TASK STATEMENT —
Look below for the line containing "right hip: (389, 503)"; from there, print each line exactly up to and including the line containing "right back paw: (427, 759)", and stop.

(Data records)
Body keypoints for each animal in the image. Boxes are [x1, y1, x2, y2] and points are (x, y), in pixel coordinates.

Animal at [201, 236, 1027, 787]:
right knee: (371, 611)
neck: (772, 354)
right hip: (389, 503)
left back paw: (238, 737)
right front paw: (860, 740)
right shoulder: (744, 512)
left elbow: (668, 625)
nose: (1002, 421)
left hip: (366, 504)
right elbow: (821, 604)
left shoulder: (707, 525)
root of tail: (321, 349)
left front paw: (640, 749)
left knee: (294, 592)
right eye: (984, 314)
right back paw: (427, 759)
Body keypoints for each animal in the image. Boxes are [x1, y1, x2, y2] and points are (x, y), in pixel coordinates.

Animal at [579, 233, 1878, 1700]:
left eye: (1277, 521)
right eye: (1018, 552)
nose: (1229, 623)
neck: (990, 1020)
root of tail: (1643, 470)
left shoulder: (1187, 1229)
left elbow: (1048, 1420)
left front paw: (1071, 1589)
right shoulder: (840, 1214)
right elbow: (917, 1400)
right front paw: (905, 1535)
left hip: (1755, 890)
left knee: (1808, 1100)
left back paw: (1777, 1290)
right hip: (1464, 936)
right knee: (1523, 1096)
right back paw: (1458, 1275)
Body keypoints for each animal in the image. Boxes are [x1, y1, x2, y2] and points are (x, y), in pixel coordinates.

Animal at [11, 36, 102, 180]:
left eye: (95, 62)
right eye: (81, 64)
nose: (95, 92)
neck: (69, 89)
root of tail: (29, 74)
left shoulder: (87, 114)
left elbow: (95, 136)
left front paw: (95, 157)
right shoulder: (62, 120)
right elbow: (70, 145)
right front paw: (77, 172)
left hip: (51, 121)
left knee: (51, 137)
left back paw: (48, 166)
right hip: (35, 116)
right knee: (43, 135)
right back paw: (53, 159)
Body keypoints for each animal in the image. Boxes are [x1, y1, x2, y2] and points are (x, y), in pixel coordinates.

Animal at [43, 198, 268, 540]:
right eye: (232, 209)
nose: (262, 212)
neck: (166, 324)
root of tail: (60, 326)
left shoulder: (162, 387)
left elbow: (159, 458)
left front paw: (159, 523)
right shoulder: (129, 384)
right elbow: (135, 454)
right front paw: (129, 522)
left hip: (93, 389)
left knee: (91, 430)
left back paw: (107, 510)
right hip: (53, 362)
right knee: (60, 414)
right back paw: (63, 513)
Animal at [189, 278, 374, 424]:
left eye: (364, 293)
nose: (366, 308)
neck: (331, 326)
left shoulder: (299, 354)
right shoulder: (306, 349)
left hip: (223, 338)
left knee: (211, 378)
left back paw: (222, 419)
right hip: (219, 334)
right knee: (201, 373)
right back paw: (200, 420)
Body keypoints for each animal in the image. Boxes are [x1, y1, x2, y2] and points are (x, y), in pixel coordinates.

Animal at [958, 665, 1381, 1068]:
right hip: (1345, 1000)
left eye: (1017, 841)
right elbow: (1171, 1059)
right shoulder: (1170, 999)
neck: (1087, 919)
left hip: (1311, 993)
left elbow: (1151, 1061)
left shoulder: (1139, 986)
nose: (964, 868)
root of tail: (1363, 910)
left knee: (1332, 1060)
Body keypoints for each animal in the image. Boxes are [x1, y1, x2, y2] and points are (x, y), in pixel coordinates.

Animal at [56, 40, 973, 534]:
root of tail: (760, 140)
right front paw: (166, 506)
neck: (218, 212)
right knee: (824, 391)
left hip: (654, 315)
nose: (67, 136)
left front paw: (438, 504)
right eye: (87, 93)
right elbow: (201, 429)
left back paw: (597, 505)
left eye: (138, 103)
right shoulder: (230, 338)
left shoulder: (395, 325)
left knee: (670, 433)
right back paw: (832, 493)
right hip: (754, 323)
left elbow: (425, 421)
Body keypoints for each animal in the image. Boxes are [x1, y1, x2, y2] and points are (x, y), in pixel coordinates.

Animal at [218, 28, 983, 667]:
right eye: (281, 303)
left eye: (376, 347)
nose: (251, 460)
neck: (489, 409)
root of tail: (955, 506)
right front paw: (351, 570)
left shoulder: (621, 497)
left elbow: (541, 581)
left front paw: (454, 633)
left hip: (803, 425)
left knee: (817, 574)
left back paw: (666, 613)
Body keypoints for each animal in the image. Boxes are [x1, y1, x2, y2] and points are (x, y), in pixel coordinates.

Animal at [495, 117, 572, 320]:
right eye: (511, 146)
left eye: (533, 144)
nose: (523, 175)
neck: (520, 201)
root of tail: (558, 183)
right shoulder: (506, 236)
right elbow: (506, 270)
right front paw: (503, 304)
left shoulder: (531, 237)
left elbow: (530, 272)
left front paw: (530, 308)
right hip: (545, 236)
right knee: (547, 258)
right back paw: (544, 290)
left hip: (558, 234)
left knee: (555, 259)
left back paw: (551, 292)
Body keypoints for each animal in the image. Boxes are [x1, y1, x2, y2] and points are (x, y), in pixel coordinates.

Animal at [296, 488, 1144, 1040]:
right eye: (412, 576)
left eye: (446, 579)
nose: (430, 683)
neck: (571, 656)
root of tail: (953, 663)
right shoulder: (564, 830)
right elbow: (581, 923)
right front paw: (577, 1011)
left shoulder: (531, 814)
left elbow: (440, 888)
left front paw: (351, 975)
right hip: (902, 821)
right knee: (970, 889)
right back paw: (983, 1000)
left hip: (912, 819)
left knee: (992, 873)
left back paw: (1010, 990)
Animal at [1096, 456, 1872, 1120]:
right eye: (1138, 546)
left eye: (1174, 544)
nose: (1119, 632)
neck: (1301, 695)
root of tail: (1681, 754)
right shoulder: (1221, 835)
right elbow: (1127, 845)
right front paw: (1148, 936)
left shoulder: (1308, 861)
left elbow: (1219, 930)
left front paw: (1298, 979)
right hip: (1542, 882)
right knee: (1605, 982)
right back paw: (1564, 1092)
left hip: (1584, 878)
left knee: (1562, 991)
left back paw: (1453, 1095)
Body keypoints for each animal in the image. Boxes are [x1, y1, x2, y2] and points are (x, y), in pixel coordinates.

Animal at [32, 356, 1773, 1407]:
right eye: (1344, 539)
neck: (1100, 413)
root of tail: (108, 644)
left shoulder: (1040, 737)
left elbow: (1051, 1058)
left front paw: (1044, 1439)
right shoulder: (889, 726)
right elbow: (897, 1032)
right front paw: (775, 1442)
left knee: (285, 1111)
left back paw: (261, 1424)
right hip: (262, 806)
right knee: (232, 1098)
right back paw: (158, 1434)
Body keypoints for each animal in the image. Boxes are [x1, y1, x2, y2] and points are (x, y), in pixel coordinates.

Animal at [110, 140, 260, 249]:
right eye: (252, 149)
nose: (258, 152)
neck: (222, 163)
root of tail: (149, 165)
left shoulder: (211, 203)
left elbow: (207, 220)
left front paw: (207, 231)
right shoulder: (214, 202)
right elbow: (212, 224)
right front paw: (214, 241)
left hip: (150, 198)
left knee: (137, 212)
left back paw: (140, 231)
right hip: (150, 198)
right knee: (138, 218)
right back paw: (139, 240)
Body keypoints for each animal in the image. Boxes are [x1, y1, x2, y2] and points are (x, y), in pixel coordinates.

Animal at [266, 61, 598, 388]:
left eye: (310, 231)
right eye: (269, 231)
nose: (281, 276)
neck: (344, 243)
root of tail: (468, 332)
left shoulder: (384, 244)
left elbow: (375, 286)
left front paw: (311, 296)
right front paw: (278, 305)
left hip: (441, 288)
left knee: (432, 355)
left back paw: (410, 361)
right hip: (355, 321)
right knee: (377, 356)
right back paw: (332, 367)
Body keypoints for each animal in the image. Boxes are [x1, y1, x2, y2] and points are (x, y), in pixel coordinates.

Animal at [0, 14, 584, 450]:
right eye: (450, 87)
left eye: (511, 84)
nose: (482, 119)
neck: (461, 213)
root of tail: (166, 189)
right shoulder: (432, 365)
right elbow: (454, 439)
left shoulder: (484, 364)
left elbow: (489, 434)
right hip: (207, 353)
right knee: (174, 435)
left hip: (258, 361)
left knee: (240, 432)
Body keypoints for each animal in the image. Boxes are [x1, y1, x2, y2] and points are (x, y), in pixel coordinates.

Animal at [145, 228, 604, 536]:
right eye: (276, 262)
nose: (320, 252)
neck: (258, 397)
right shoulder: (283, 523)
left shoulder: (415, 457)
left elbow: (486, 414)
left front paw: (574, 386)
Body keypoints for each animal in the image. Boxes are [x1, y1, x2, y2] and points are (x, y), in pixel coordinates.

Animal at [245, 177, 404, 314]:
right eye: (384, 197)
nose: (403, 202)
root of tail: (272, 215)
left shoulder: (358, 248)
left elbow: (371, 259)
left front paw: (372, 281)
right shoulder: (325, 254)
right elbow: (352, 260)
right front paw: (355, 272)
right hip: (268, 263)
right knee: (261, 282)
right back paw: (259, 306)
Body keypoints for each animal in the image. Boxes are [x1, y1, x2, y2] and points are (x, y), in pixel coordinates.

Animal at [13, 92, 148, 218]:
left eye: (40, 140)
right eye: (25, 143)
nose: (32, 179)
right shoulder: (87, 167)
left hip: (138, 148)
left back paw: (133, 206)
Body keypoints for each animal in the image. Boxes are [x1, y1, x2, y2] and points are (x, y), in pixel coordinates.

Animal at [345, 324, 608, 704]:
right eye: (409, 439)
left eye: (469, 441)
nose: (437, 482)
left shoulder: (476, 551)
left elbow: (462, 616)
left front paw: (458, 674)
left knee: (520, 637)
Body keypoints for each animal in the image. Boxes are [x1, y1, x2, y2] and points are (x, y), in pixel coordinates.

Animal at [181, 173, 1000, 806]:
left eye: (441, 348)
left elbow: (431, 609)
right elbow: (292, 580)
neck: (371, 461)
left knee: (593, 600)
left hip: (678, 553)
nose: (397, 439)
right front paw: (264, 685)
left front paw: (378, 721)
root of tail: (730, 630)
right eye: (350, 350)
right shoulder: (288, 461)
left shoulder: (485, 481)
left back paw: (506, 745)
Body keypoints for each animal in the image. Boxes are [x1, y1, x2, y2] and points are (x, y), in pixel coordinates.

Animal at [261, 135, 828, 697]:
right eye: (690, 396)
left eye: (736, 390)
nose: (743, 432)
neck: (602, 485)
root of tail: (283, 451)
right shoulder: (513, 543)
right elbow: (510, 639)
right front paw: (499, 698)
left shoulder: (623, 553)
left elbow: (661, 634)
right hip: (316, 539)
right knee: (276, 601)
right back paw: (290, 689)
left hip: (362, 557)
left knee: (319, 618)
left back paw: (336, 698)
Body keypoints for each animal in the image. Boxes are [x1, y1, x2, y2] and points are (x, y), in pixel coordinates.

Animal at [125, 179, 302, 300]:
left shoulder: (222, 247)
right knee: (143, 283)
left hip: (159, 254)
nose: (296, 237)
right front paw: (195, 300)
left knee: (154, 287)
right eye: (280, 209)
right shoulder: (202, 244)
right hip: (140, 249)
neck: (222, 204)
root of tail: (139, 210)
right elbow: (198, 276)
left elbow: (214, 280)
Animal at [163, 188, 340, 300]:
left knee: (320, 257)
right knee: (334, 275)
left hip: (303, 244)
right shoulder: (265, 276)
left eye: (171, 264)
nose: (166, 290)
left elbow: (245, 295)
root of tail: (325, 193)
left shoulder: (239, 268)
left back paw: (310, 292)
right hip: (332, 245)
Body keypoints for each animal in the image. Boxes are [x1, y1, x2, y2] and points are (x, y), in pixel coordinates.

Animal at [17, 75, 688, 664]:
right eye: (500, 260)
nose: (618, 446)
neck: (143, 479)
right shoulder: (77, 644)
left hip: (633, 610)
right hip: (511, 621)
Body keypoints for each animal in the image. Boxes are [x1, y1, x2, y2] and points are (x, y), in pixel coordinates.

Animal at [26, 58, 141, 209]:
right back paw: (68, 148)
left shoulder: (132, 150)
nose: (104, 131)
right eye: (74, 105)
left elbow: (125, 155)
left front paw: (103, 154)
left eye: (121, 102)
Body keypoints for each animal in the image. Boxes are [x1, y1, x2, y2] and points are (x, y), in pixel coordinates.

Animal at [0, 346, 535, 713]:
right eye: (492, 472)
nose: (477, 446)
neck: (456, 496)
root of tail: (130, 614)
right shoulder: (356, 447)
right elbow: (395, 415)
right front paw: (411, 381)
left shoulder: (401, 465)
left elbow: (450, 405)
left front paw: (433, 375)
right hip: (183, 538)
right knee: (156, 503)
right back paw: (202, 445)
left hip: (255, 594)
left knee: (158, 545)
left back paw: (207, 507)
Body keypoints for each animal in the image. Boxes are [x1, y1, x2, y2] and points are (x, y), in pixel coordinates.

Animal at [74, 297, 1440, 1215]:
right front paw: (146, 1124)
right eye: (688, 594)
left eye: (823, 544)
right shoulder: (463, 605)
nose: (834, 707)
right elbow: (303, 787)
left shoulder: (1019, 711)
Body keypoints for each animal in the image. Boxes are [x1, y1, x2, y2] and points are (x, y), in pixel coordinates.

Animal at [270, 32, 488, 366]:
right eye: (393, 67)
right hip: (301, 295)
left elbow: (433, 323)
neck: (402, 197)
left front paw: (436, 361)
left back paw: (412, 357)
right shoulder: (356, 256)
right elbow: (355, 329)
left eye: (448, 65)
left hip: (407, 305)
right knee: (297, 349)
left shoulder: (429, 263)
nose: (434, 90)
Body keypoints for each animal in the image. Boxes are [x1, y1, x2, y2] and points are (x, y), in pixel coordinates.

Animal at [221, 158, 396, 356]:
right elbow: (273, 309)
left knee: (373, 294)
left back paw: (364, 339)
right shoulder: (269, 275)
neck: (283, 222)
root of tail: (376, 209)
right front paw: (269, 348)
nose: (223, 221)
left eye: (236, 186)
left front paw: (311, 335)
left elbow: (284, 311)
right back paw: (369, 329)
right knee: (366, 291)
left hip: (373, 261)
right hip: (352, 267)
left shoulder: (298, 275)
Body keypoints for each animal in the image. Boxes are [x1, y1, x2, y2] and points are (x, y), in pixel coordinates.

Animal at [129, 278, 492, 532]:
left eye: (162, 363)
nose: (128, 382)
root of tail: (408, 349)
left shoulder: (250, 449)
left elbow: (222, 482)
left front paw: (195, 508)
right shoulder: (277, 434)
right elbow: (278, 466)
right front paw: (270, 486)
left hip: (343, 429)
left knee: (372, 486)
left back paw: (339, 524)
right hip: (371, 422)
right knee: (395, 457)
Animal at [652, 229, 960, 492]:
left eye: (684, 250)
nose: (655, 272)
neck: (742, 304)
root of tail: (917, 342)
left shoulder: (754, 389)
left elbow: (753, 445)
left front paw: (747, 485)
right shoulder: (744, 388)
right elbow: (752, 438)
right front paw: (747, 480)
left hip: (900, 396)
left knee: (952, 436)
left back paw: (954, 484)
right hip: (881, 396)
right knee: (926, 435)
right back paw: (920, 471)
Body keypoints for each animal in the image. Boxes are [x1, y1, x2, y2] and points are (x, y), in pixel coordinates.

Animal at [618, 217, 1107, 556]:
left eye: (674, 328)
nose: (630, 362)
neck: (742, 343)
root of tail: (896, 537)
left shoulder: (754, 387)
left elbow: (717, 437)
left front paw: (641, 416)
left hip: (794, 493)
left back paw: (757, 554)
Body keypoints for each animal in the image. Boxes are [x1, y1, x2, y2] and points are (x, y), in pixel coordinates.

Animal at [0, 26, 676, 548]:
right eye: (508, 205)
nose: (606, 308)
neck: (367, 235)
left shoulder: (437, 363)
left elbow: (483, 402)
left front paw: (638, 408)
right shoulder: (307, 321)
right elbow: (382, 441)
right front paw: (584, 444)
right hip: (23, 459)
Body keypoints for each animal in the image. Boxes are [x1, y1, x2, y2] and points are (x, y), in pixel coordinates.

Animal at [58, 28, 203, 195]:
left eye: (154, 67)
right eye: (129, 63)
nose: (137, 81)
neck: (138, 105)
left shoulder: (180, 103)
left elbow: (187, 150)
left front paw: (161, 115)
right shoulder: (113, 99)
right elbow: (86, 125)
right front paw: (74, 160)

SOLUTION TO THE EXERCISE —
right hip: (389, 503)
left back paw: (238, 737)
right front paw: (860, 740)
right shoulder: (744, 512)
left elbow: (668, 625)
nose: (1002, 421)
left hip: (366, 504)
right elbow: (821, 604)
left shoulder: (707, 525)
root of tail: (321, 349)
left front paw: (640, 749)
left knee: (294, 592)
right eye: (984, 314)
right back paw: (427, 759)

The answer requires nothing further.